Exercise objective
The answer must consist of each line of the records below that contains the string "Пшеничный".

Content revision data

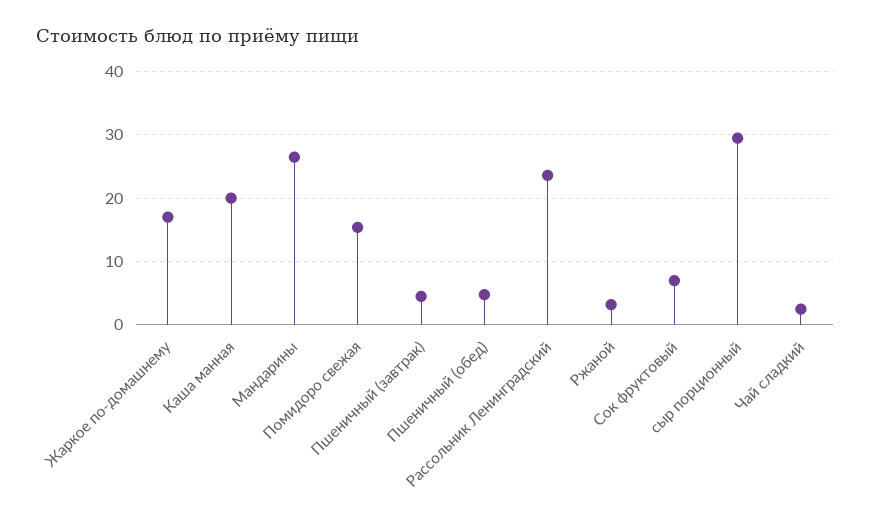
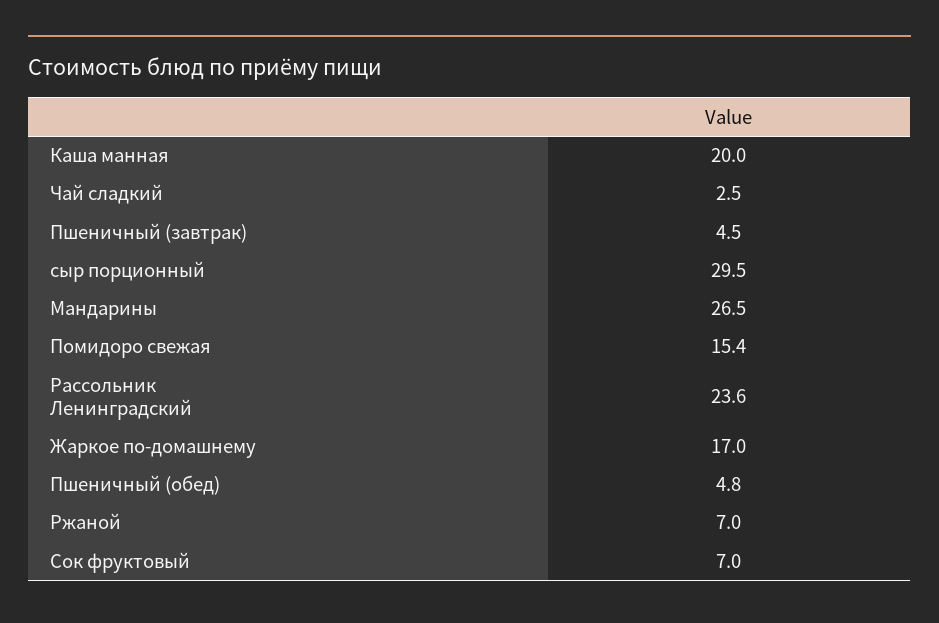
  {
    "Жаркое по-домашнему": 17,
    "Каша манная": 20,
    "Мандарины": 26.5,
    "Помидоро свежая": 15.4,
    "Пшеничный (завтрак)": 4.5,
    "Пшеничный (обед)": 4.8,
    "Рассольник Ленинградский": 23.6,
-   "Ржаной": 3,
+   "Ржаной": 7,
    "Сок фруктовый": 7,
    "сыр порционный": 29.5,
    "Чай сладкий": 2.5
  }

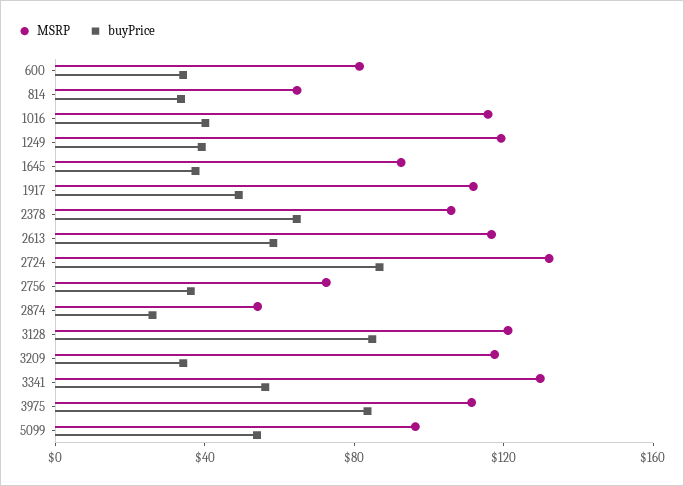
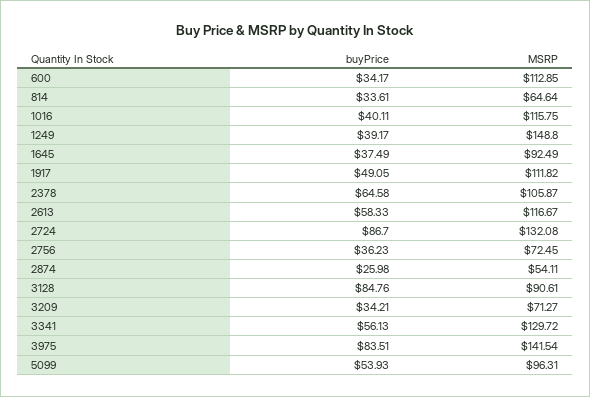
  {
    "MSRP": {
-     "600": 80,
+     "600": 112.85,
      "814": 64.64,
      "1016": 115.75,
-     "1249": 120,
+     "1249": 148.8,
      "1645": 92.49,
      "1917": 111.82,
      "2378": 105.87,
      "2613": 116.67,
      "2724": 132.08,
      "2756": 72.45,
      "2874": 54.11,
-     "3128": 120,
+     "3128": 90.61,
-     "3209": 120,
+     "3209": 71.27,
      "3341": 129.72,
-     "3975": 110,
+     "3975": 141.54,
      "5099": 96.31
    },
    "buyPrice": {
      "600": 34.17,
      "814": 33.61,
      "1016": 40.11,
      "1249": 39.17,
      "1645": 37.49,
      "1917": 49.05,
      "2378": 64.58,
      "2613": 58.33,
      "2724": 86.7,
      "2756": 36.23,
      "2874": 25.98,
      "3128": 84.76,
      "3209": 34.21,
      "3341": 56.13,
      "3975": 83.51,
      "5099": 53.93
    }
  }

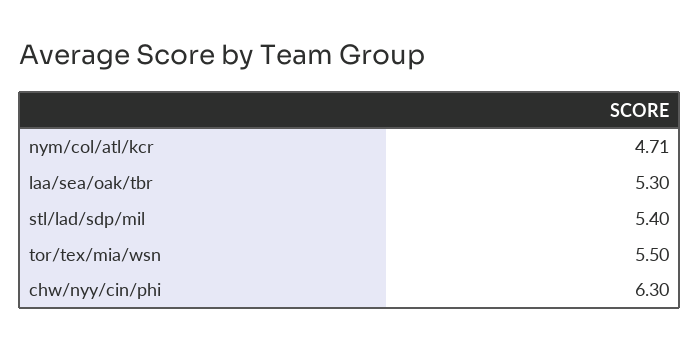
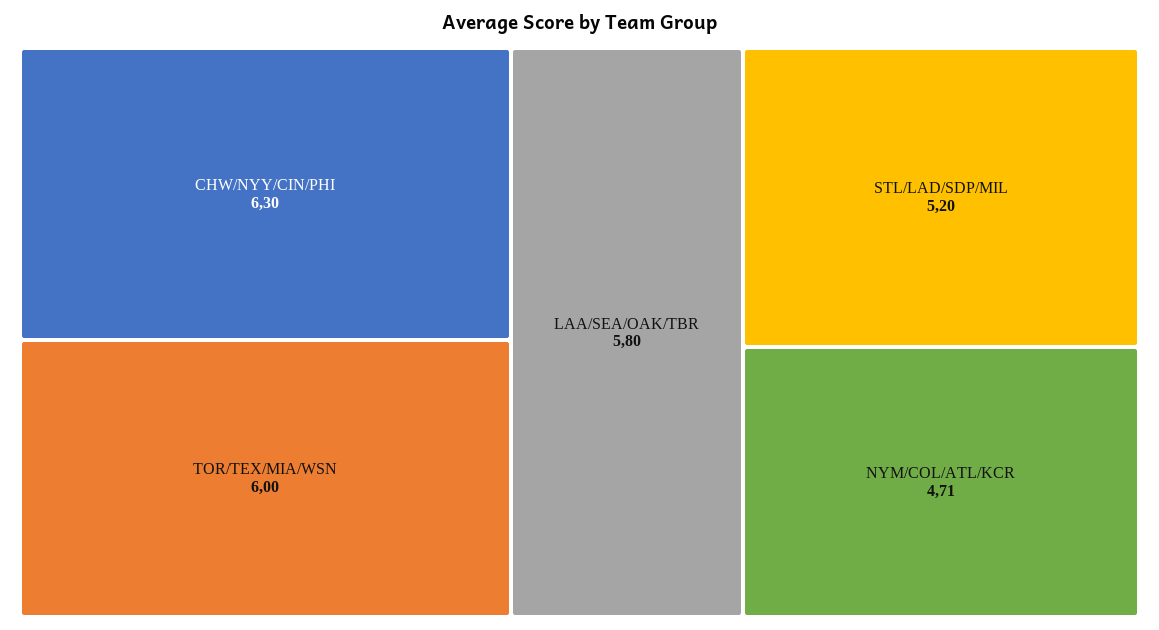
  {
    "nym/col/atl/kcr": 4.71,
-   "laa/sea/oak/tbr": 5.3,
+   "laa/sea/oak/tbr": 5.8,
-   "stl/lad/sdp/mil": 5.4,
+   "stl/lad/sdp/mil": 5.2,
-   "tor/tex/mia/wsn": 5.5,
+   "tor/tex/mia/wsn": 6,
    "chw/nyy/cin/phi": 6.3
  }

...

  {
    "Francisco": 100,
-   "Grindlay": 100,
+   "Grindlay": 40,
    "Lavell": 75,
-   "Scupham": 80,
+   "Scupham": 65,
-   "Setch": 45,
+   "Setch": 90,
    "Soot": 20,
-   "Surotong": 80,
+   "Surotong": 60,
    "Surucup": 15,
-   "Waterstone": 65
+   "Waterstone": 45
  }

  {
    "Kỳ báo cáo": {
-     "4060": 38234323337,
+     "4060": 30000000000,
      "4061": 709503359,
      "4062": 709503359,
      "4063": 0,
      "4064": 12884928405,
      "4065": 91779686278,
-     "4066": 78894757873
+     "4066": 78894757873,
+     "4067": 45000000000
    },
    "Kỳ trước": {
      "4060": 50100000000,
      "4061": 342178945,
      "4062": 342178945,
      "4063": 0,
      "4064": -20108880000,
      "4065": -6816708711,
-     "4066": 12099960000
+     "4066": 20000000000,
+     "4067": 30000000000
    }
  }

---

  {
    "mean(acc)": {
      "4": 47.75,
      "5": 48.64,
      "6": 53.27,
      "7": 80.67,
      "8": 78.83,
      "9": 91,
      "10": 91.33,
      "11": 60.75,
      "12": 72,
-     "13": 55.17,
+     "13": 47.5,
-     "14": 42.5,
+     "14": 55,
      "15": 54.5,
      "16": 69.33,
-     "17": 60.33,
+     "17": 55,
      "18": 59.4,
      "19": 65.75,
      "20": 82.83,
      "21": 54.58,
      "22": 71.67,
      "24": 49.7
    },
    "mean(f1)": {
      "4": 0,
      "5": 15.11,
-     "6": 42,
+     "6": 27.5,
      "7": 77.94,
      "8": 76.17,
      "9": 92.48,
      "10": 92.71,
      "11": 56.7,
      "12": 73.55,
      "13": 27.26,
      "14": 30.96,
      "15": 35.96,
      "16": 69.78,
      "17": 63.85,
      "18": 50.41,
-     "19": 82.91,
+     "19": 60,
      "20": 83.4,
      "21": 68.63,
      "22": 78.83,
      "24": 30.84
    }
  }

Written response
    "Пшеничный (завтрак)": 4.5,
    "Пшеничный (обед)": 4.8,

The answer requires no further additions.